Goal of the exercise -
Return every line of text from the rows below word for word, and leave the pictures out.

Study material -
※

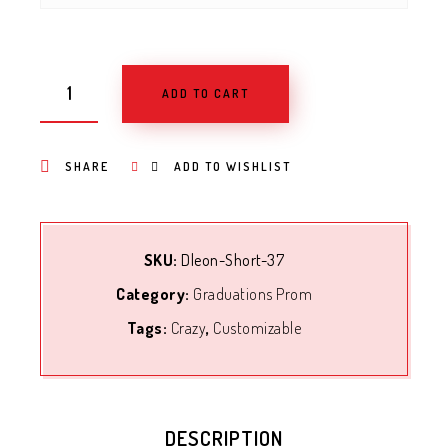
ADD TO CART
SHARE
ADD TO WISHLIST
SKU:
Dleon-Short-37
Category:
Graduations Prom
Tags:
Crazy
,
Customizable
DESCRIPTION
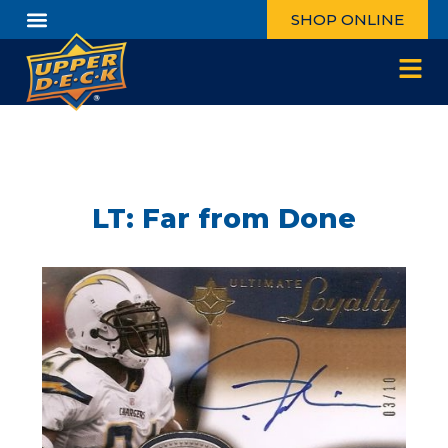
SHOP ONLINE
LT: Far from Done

※

Result of the task -
ADD TO CART
SHARE
ADD TO WISHLIST
SKU:
Dleon-Short-37
Category:
Graduations Prom
Tags:
Crazy
,
Customizable
DESCRIPTION
SHOP ONLINE
LT: Far from Done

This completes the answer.